Références pour le traitement
1. Centers for Disease Control and Prevention: Information for Healthcare Providers, Q Fever
2. Todd SR, Dahlgren FS, Traeger MS, et al: No visible dental staining in children treated with doxycycline for suspected Rocky Mountain Spotted Fever. J Pediatr 166(5):1246-51, 2015. doi: 10.1016/j.jpeds.2015.02.015
3. Million M, Thuny F, Richet H, et al: Long-term outcome of Q fever endocarditis: a 26-year personal survey.

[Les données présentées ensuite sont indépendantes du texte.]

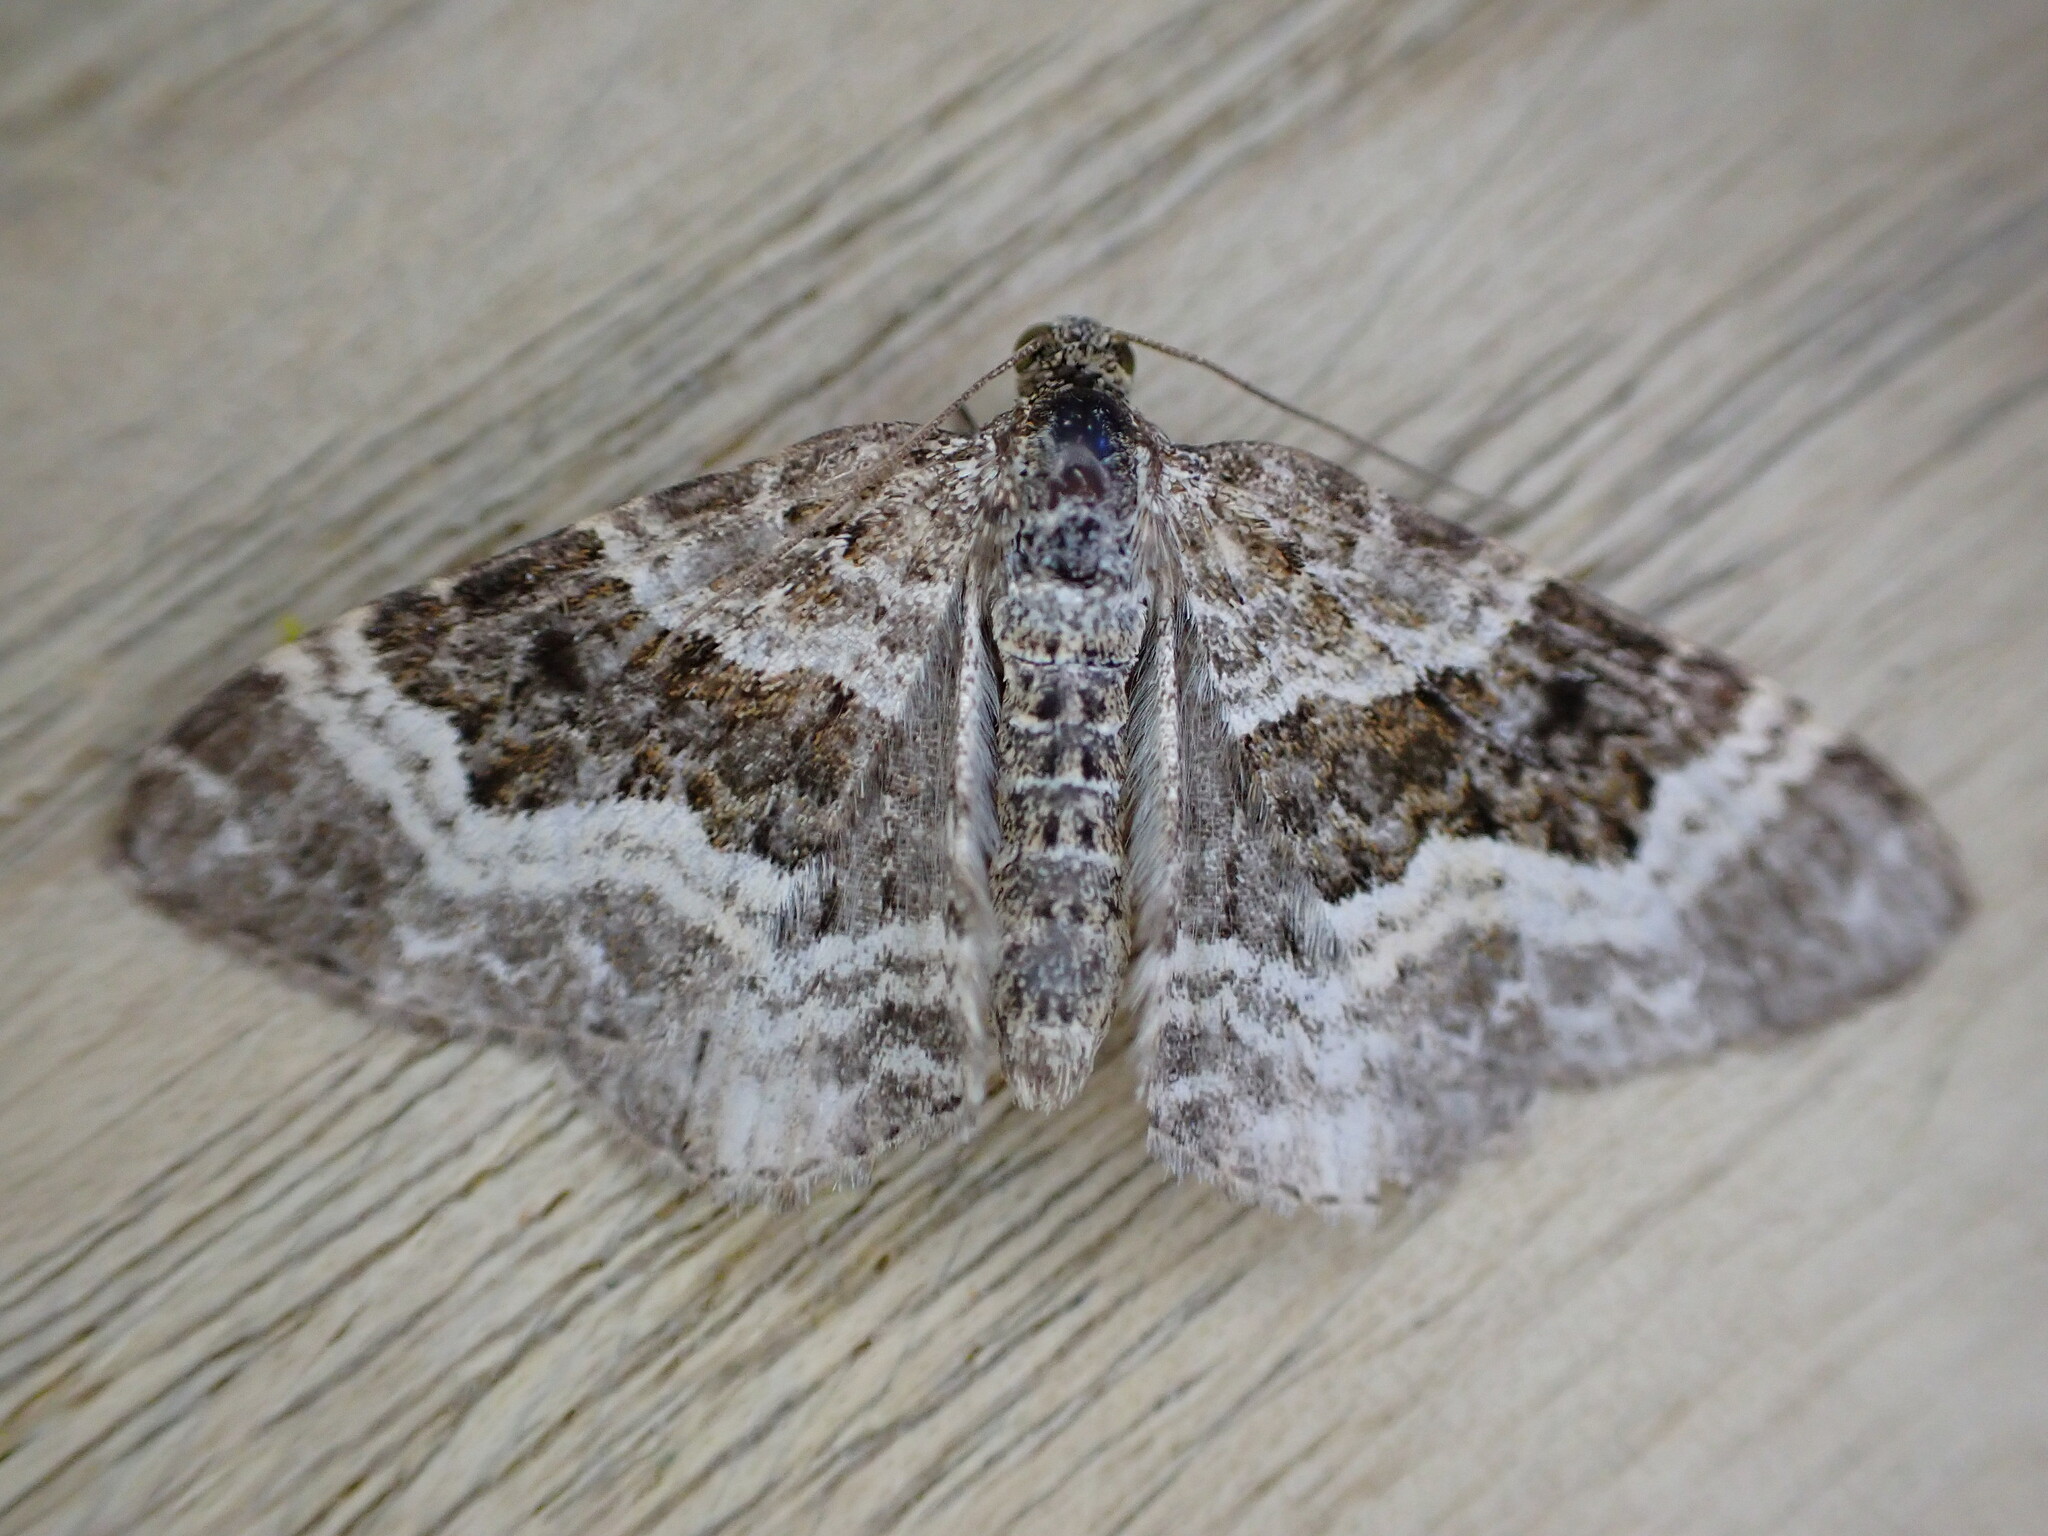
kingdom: Animalia
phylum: Arthropoda
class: Insecta
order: Lepidoptera
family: Geometridae
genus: Epirrhoe
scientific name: Epirrhoe alternata
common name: Common carpet
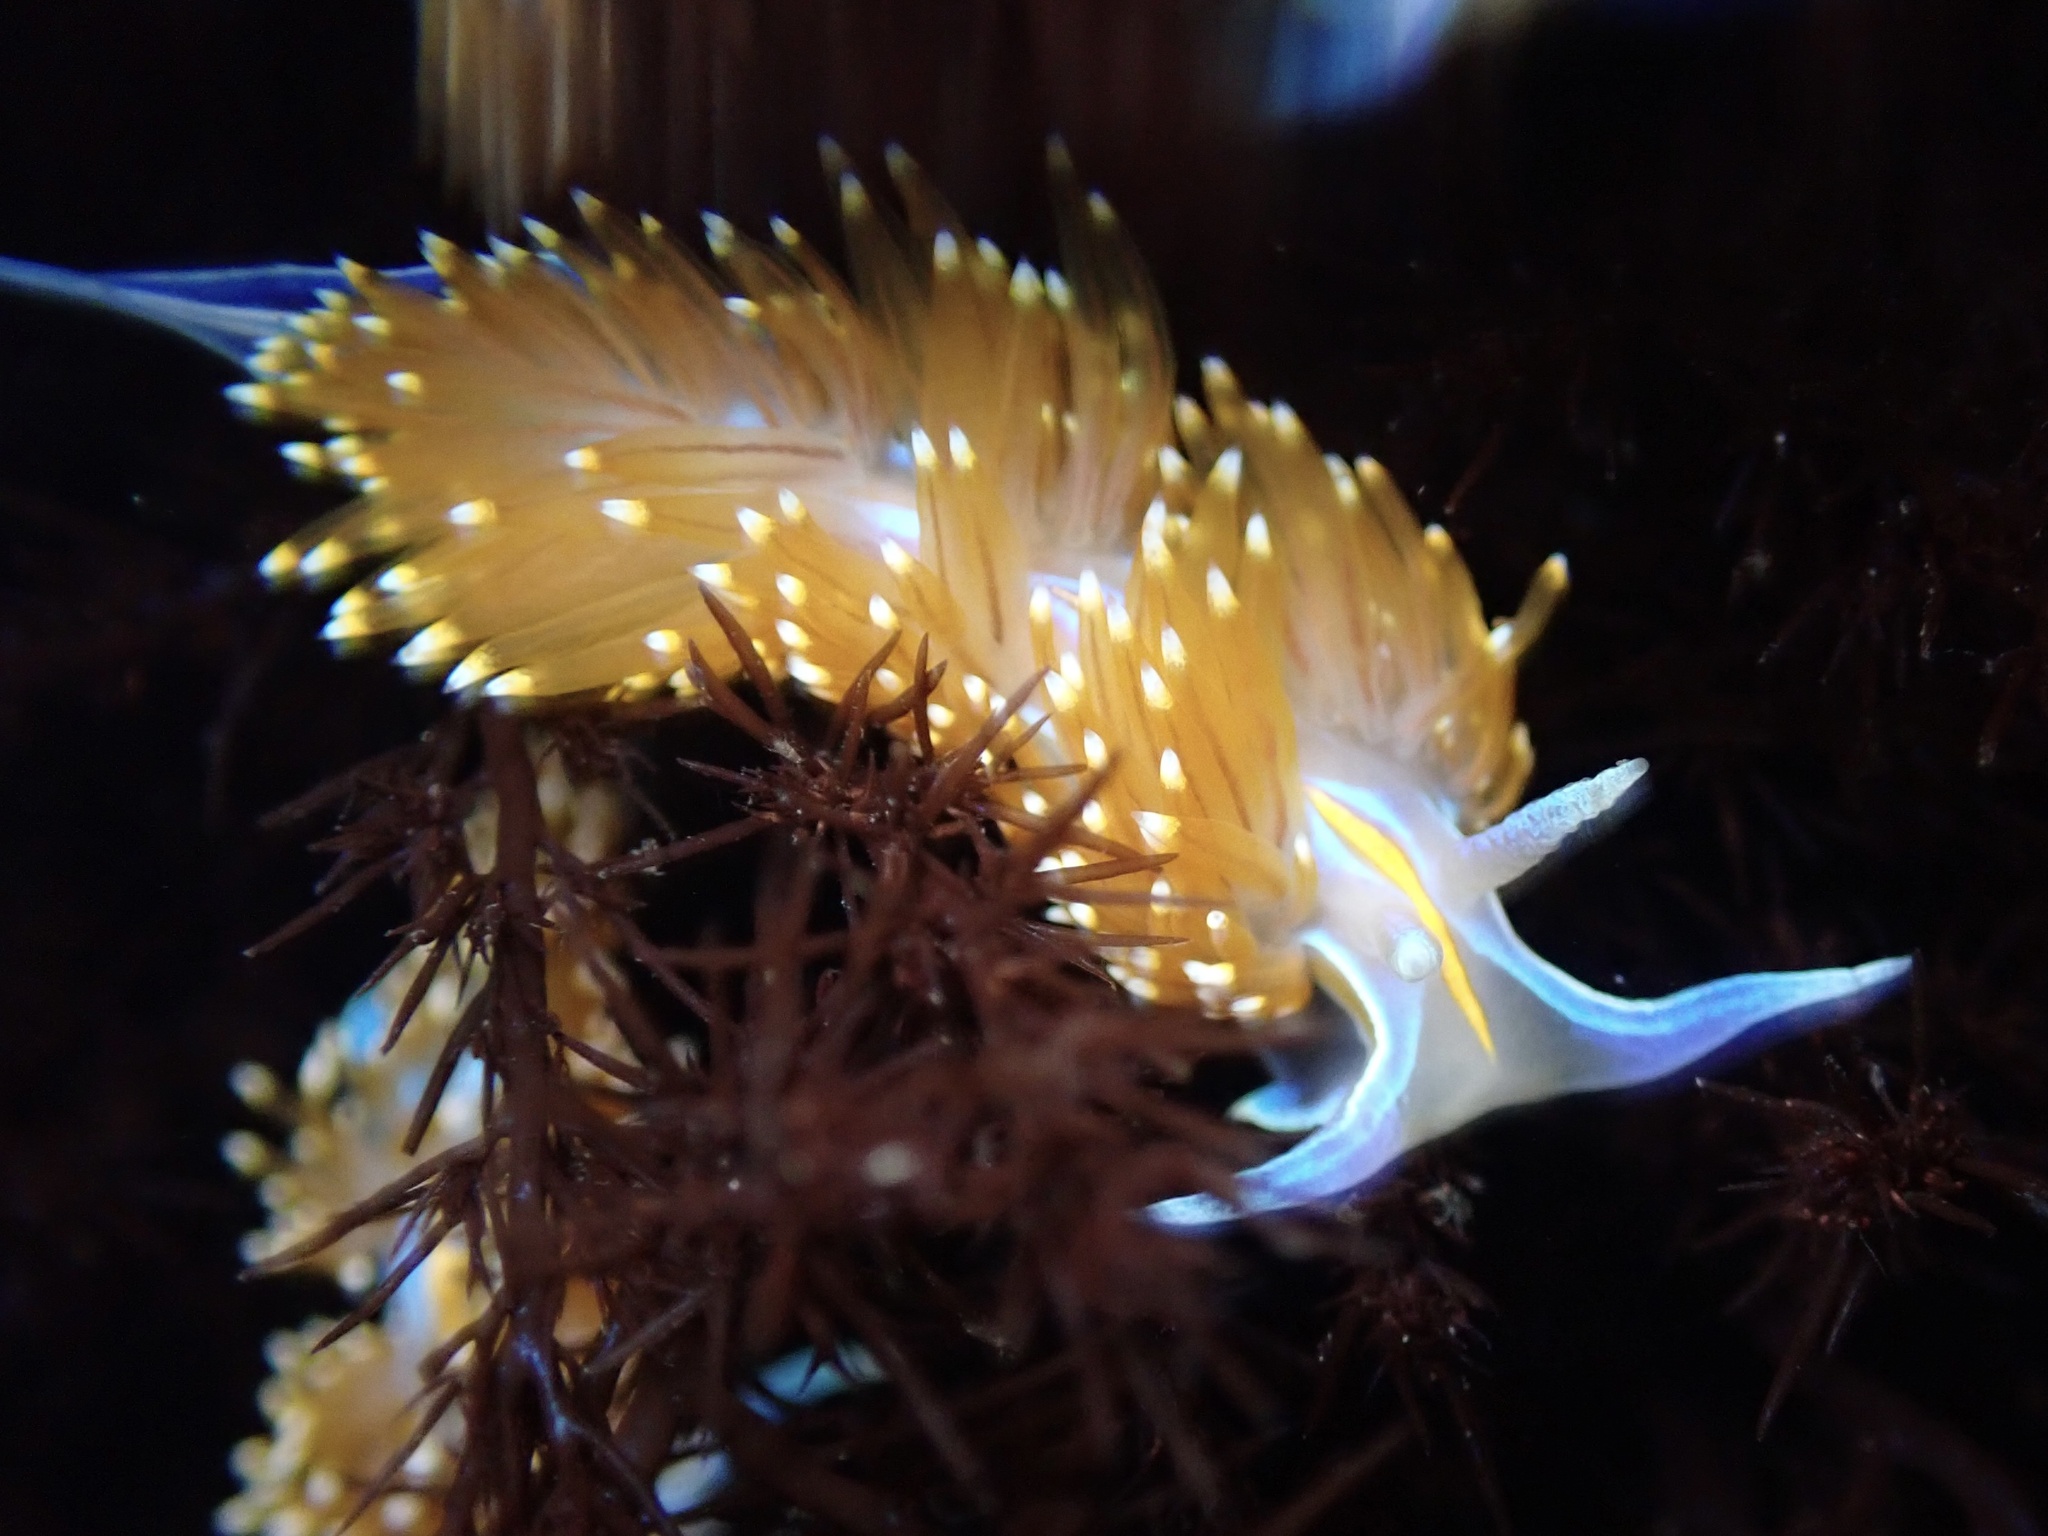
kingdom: Animalia
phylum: Mollusca
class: Gastropoda
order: Nudibranchia
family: Myrrhinidae
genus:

Lancet Infect Dis 10(8):527-35, 2010. doi: 10.1016/S1473-3099(10)70135-3
Prévention de la fièvre Q
Les vaccins sont efficaces, et en Australie, où un vaccin contre la fièvre Q est disponible dans le commerce, la vaccination est recommandée pour protéger les personnes présentant un risque professionnel (p. ex., les travailleurs des abattoirs et des laiteries, le personnel des usines d'équarrissage, les éleveurs, les trieurs de laine, les agriculteurs).
Un dépistage prévaccination par des tests cutanés et sanguins doit être effectué pour identifier une immunité préexistante à la fièvre Q car vacciner les sujets qui possèdent déjà une immunité peut provoquer des réactions locales graves.
Points clés
Les moutons, les bovins et les chèvres sont les principaux réservoirs de l'infection humaine par la fièvre Q, qui est ubiquitaire dans le monde.
La transmission à l'homme se fait généralement par inhalation d'aérosols infectieux; les arthropodes ne sont pas impliqués.
Les symptômes aigus ressemblent à ceux de la grippe; les symptômes respiratoires peuvent être particulièrement graves chez les patients âgés ou affaiblis.
La fièvre Q chronique est observée chez < 5% des patients et se manifeste habituellement par une endocardite ou une hépatite.
Diagnostiquer en utilisant un test d'immunofluorescence ou un test PCR sur des échantillons de tissus infectés ou de sang.
Traiter la fièvre Q aiguë par la doxycycline, généralement pendant 2 semaines ou plus en cas de maladie sévère; l'endocardite nécessite un traitement prolongé (de plusieurs mois à plusieurs années, voire à vie).
Un vaccin pour prévenir la fièvre Q est disponible dans le commerce, mais seulement en Australie.